Panggilan kemudian terputus. Tristan kembali fokus pada kemudi, membelah jalan raya Jakarta yang kebetulan sekali senggang malam itu.
"Apa itu Kian?" batinnya.
Tristan menggeleng, tidak ingin berasumsi macam macam dulu sebelum Isyana melaporkan pelacakan nomor itu.

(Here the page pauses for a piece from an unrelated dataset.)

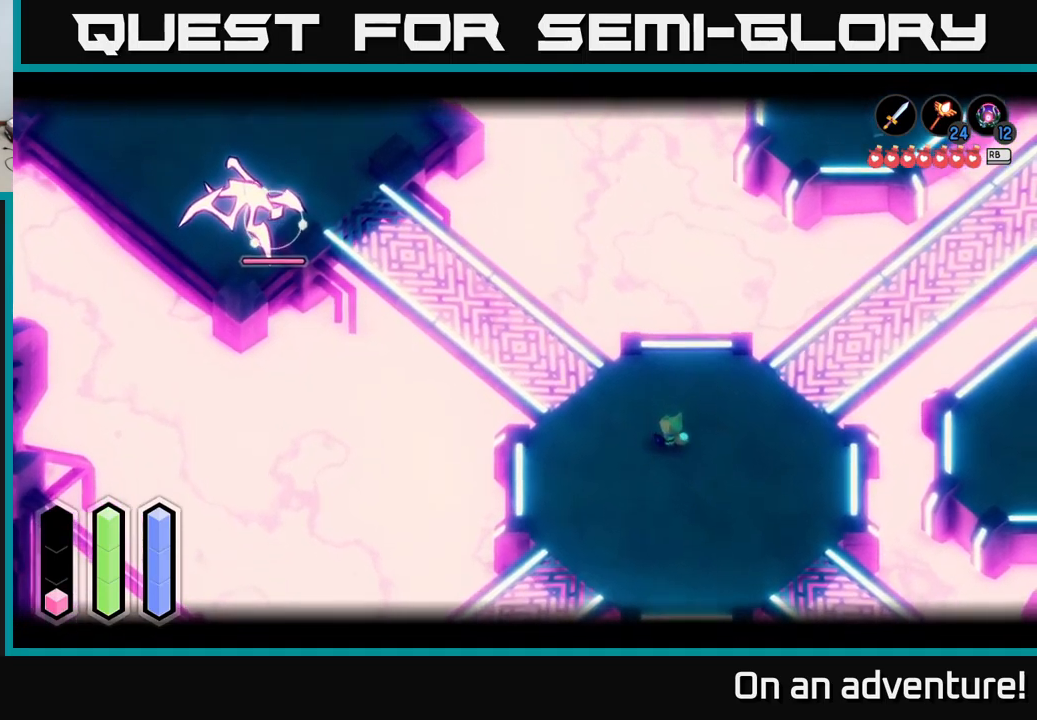
{"buttons": [], "left_stick": "center", "right_stick": "center", "events": [[200, "left_stick", "down-left"], [334, "left_stick", "up-left"], [434, "L2", "up"], [467, "left_stick", "center"]]}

Tepat ketika berhenti di lampu merah, ponselnya kembali bergetar.
[iMess]
(Kapten Isyana - Intel)
Tan, gak terdeteksi siapa pemiliknya
Udah gak aktif juga nomor itu
Tristan berdecak jengkel, paling tidak suka dengan hal yang membuatnya penasaran bukan main seperti ini.
****
Keesokan harinya, Tristan lebih pagi datang ke markas kepolisian. Agenda investigasi ulang itu akan dilakukan per hari ini, setelah sebelumnya kemarin mereka menentukan strategi masing masing. Masukan datang dari Yudha, kalau sekali reinvestigasi harus dilakukan minimal oleh dua orang.
Tristan setuju, karena kalau dipikir pikir, agak beresiko juga. Siapa yang tahu bagaimana kondisi TKP penemuan jenazah itu sekarang? Juga kemungkinan kemungkinan lain jika mereka datang sendiri?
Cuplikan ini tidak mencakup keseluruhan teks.